- DIRECTIONS
Convert everything in the listing from the line containing "ロマンスエンジェルがお二人の相性と未来を視ま" down to and including the line containing "霊視開運タロットでお相手との【相性】を鑑定し" into a numbered list, omitting any blank lines.

- Data records
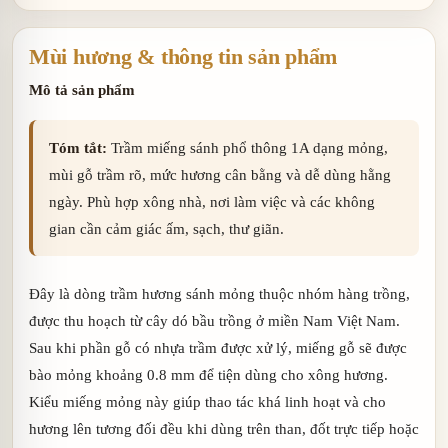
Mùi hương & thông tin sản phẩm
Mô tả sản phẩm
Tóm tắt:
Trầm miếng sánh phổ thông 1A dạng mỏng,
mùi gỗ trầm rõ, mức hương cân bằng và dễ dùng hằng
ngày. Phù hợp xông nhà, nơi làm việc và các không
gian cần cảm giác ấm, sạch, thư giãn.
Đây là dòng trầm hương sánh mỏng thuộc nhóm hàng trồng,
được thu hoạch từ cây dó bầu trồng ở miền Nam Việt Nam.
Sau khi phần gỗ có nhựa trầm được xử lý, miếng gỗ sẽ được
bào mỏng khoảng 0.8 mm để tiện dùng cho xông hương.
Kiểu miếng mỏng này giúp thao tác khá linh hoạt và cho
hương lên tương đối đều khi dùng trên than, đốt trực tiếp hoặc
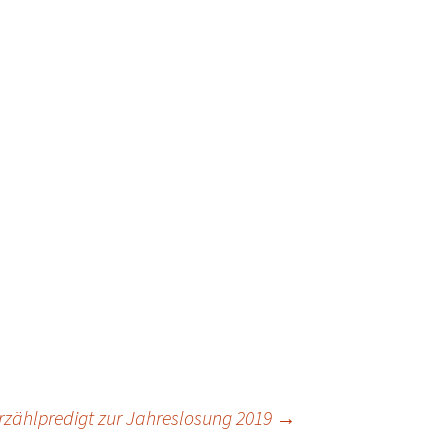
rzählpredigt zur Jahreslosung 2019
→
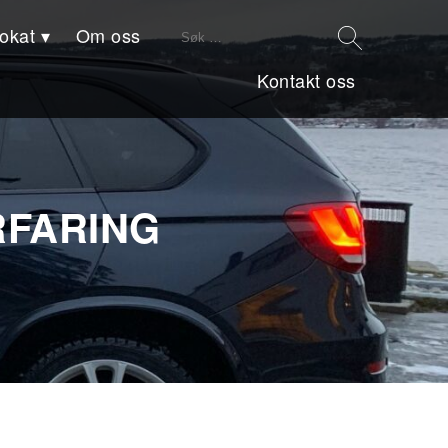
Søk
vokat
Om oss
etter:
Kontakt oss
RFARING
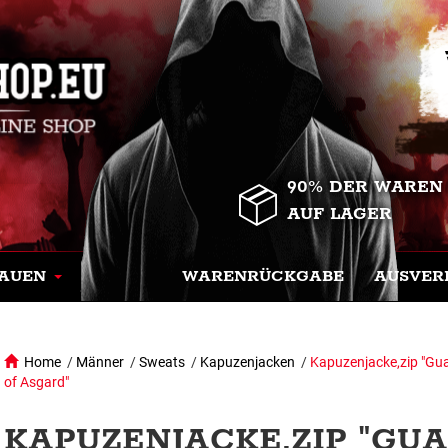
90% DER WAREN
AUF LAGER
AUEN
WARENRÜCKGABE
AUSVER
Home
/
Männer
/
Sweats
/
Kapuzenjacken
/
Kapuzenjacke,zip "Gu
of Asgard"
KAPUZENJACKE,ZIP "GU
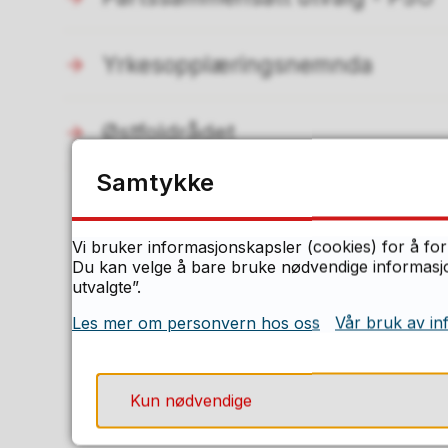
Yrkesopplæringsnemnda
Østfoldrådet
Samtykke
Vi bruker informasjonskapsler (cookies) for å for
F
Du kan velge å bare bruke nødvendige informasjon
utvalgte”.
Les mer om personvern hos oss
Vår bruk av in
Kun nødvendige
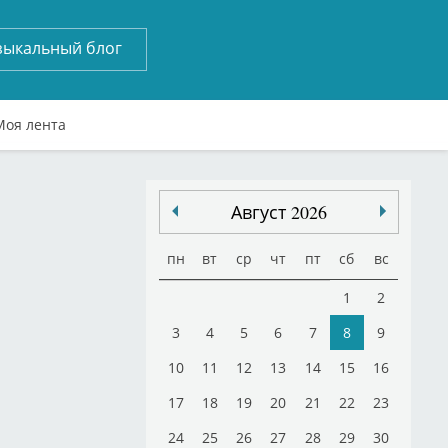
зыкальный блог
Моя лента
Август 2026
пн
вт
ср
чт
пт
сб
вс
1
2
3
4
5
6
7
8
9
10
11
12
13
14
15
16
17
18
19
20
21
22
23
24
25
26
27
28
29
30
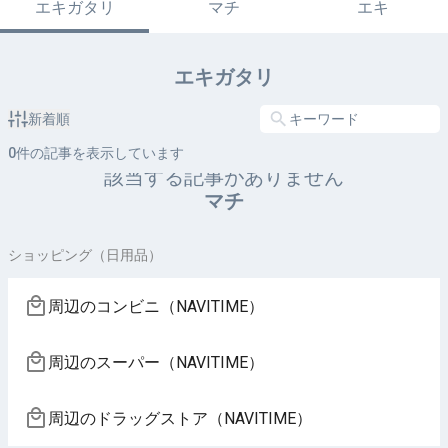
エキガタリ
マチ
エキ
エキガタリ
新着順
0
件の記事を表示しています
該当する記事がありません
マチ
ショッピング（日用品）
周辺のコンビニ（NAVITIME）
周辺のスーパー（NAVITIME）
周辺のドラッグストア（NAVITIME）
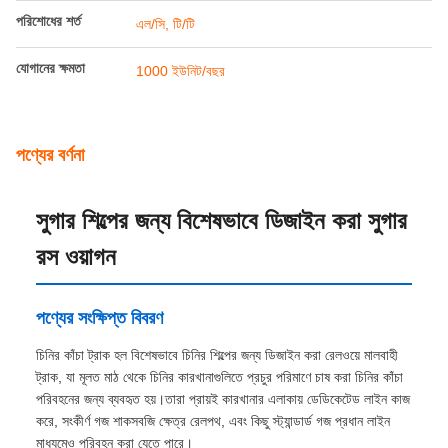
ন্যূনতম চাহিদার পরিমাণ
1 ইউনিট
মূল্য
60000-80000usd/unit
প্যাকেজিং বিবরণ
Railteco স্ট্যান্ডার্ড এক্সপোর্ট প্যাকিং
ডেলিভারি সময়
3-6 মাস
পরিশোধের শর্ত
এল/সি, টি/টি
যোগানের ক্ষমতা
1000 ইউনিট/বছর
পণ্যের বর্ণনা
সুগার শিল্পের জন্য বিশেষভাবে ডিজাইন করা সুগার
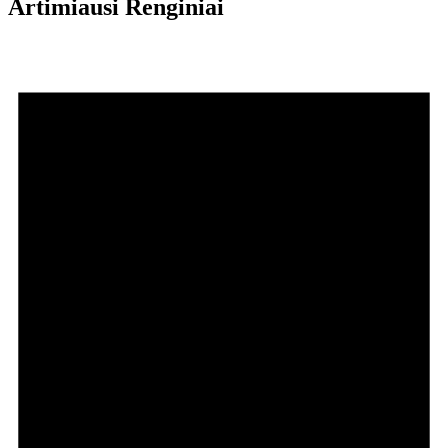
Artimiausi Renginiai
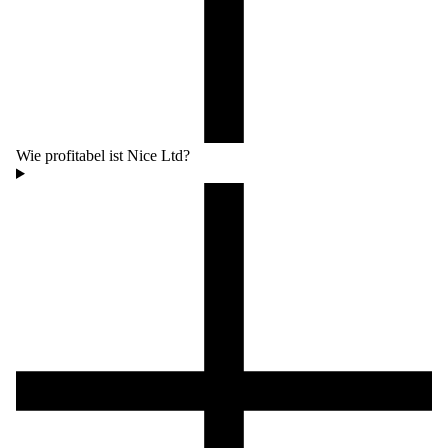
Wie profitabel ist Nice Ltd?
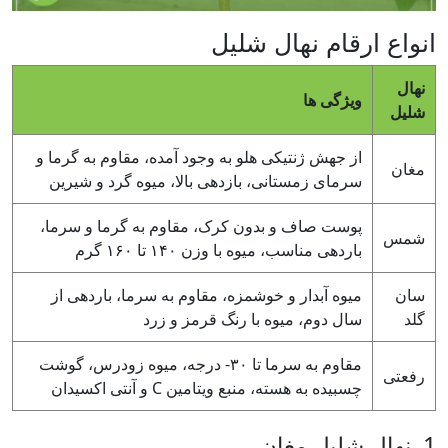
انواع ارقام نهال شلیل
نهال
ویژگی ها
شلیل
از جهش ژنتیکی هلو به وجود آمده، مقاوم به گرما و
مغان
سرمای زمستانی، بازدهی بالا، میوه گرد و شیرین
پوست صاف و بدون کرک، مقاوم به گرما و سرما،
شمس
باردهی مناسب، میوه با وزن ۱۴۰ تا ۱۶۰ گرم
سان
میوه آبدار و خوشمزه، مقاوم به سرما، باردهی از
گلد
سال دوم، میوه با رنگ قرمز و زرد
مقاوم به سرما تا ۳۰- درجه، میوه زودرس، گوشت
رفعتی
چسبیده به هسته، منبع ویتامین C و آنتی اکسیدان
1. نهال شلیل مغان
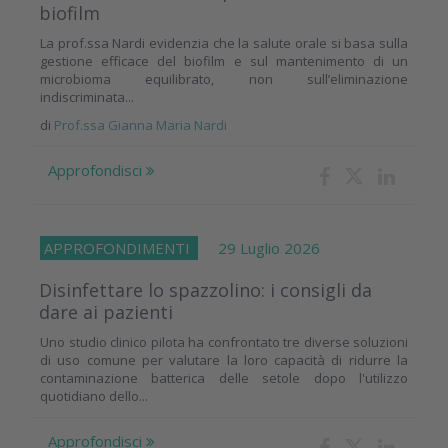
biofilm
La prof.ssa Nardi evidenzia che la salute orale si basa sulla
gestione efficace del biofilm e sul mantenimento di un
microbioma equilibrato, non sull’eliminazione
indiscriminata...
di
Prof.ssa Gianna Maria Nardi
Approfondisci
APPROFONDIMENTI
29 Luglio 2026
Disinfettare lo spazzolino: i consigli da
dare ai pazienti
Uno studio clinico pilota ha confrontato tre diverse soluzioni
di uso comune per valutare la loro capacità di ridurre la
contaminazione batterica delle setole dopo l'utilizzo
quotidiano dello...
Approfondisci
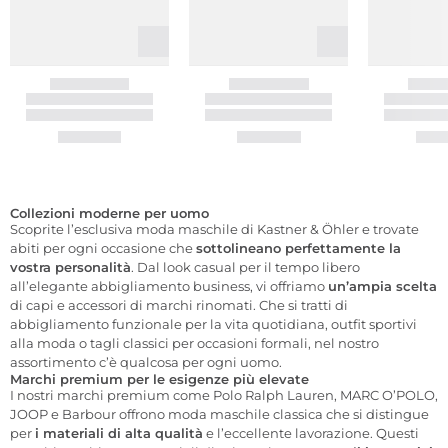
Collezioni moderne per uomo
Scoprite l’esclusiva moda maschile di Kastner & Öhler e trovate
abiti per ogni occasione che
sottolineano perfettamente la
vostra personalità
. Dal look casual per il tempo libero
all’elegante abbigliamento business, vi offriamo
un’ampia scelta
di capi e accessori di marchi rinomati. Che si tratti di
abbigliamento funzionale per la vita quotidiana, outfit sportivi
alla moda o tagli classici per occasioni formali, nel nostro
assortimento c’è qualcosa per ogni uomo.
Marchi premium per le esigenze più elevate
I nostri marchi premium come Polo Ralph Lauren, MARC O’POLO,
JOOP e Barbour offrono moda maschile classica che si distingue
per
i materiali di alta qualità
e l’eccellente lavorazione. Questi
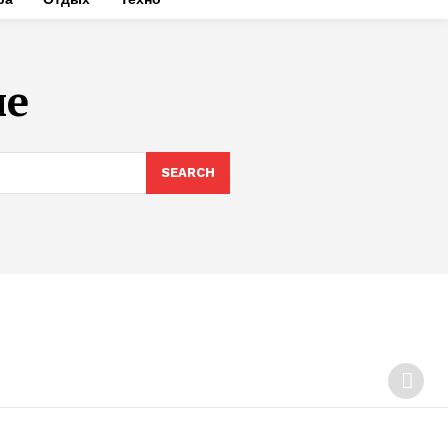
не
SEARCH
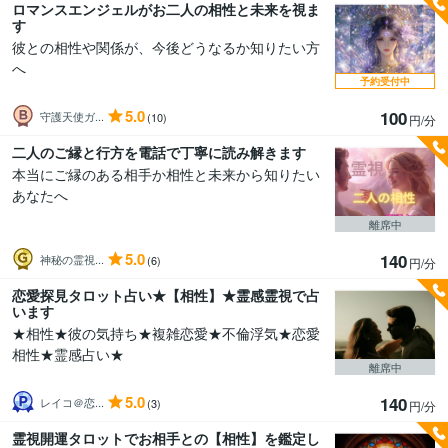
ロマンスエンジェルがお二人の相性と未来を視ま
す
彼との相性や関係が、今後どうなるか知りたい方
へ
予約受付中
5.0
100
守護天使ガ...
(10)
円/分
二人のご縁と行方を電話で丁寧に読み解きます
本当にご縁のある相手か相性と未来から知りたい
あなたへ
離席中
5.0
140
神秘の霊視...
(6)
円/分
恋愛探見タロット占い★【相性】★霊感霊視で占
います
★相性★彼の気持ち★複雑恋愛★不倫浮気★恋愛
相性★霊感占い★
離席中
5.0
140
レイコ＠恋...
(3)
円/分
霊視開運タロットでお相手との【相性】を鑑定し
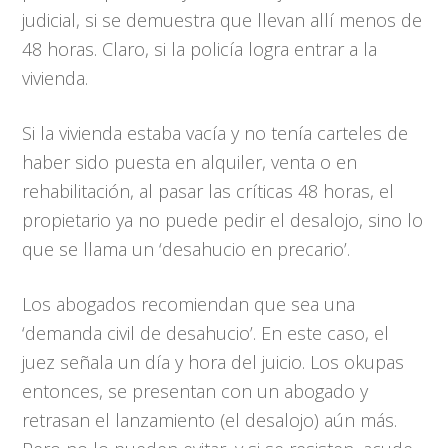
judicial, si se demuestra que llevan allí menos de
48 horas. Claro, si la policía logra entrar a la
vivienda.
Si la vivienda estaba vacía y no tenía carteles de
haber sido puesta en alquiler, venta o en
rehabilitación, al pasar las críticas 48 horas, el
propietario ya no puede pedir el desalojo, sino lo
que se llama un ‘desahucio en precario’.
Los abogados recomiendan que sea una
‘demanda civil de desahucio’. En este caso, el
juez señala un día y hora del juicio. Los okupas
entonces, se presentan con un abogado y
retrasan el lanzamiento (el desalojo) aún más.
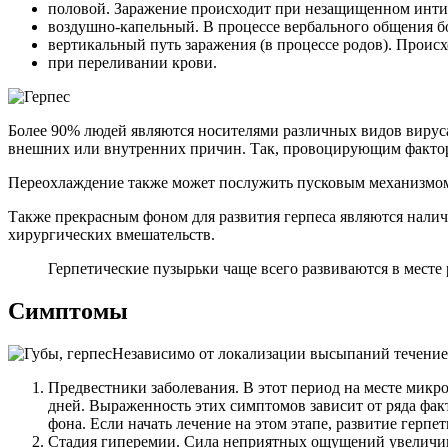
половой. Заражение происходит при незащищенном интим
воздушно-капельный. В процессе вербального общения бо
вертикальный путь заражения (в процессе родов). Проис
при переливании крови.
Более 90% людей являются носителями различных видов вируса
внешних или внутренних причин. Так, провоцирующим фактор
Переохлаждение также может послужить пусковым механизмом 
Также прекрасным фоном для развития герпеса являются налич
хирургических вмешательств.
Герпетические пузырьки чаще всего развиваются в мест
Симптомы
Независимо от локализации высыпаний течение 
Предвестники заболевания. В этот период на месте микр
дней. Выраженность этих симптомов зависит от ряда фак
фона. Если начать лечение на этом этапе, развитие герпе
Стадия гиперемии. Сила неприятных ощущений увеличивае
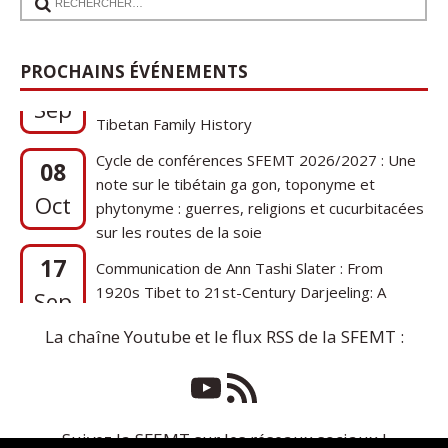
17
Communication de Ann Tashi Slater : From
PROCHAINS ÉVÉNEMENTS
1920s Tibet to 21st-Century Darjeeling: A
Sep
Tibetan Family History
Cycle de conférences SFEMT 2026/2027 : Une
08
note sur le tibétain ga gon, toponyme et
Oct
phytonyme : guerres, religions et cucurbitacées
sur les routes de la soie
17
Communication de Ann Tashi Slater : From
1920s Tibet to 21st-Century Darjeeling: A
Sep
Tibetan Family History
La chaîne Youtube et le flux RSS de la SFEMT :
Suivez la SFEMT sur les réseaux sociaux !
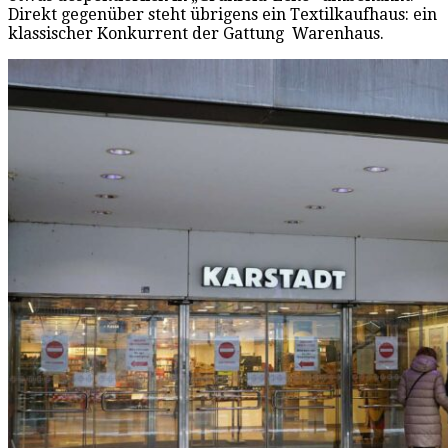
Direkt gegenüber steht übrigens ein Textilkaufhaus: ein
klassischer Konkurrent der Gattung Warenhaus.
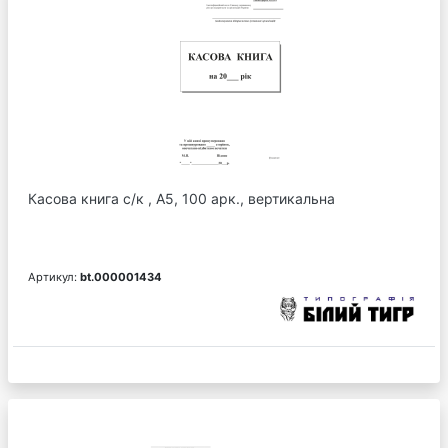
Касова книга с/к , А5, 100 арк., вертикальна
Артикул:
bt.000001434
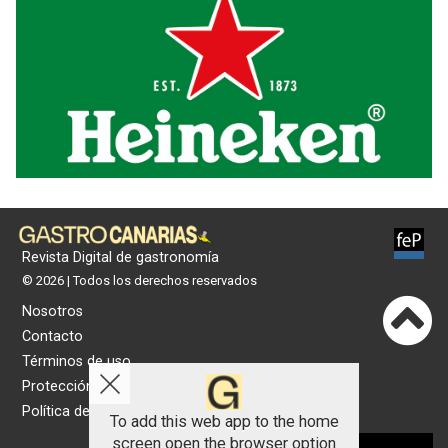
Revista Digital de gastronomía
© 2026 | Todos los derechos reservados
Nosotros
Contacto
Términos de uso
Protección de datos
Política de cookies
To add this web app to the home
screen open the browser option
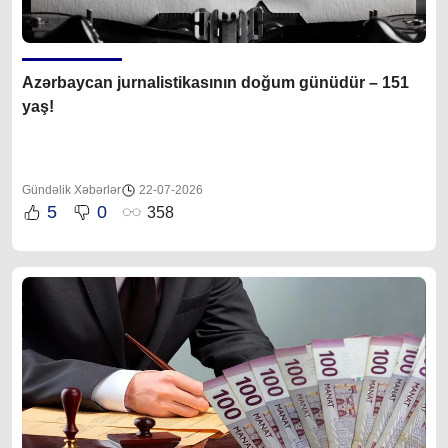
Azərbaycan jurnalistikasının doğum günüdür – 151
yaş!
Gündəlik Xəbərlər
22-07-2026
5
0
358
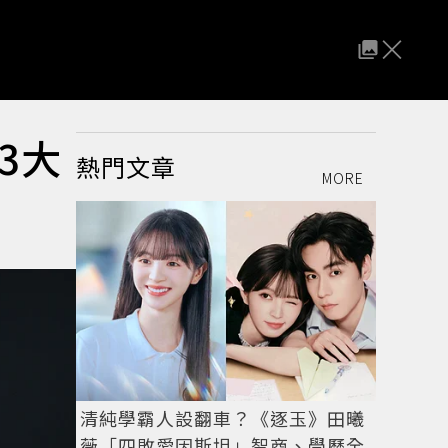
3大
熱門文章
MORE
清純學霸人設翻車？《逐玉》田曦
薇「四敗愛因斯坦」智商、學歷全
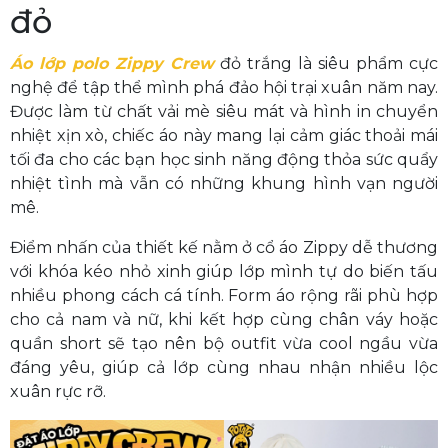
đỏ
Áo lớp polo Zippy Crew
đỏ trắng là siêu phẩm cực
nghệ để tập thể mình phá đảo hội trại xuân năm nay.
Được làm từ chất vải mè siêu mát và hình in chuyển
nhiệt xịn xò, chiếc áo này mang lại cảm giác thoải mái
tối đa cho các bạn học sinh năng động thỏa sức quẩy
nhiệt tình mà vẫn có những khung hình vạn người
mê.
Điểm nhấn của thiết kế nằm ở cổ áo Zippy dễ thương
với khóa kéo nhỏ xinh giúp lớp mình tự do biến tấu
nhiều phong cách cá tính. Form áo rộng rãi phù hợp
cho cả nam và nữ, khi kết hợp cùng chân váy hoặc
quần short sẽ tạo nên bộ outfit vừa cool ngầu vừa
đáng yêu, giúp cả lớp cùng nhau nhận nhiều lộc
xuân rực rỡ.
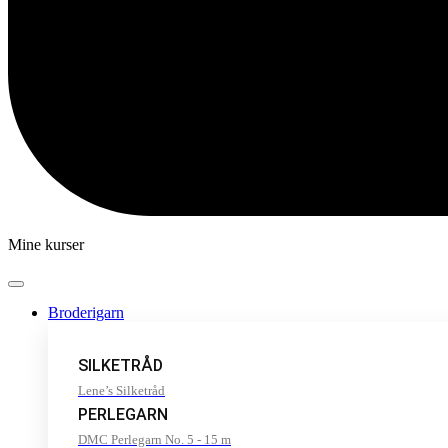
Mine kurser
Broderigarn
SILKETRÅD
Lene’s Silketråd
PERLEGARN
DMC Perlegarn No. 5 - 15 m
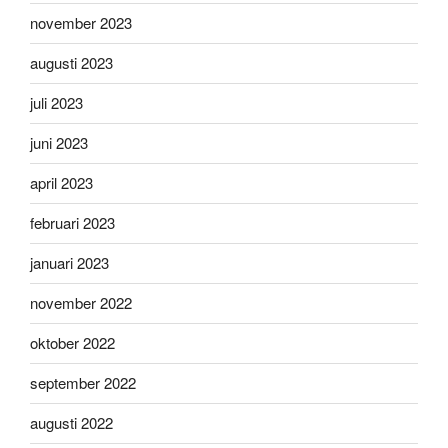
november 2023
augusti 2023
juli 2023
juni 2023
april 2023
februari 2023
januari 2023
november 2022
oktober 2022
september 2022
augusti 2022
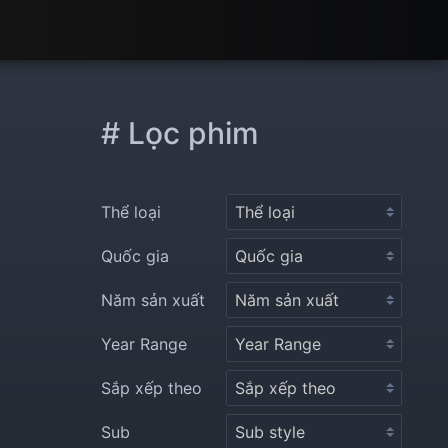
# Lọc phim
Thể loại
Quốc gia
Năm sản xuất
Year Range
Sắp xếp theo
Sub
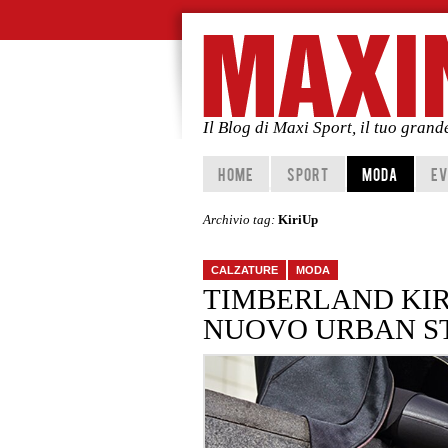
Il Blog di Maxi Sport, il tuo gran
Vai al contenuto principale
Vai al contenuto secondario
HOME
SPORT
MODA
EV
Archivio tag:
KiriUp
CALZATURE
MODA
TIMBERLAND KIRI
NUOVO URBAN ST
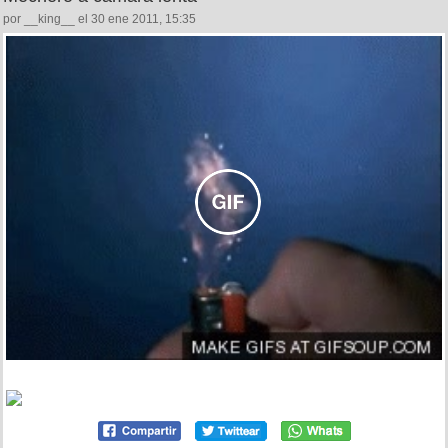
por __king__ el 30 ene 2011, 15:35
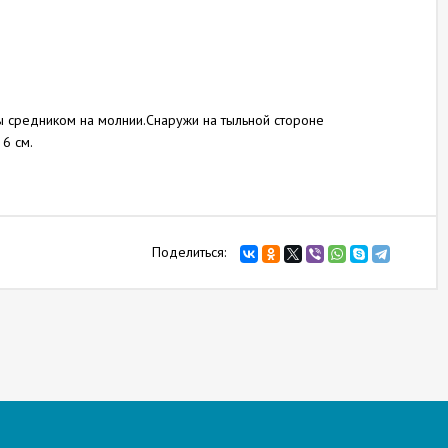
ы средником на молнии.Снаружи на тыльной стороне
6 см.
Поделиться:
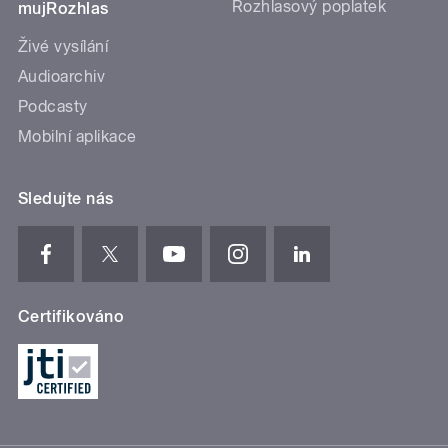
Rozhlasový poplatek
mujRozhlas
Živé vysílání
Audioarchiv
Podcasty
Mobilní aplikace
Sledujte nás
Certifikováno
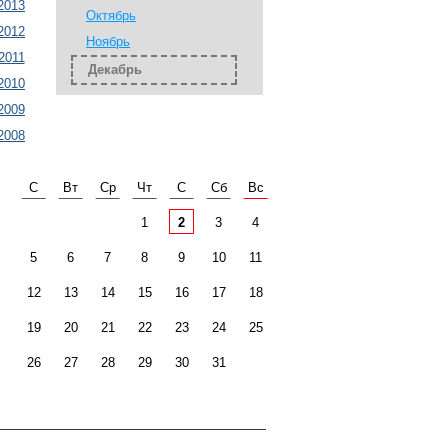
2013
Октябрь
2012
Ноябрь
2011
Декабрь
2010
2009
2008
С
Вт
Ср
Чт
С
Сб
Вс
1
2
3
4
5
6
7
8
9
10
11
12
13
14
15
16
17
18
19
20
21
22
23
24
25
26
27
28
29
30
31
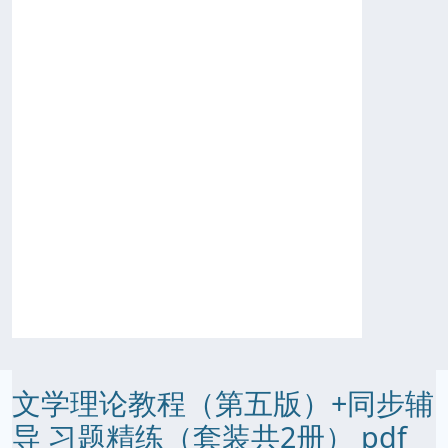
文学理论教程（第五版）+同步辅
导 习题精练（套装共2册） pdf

- ANSWER SPACE
1. ロマンスエンジェルがお二人の相性と未来を視ま
2. す
3. 彼との相性や関係が、今後どうなるか知りたい方
4. へ
5. 予約受付中
6. 5.0
7. 100
8. 守護天使ガ...
9. (10)
10. 円/分
11. 二人のご縁と行方を電話で丁寧に読み解きます
12. 本当にご縁のある相手か相性と未来から知りたい
13. あなたへ
14. 離席中
15. 5.0
16. 140
17. 神秘の霊視...
18. (6)
19. 円/分
20. 恋愛探見タロット占い★【相性】★霊感霊視で占
21. います
22. ★相性★彼の気持ち★複雑恋愛★不倫浮気★恋愛
23. 相性★霊感占い★
24. 離席中
25. 5.0
26. 140
27. レイコ＠恋...
28. (3)
29. 円/分
30. 霊視開運タロットでお相手との【相性】を鑑定し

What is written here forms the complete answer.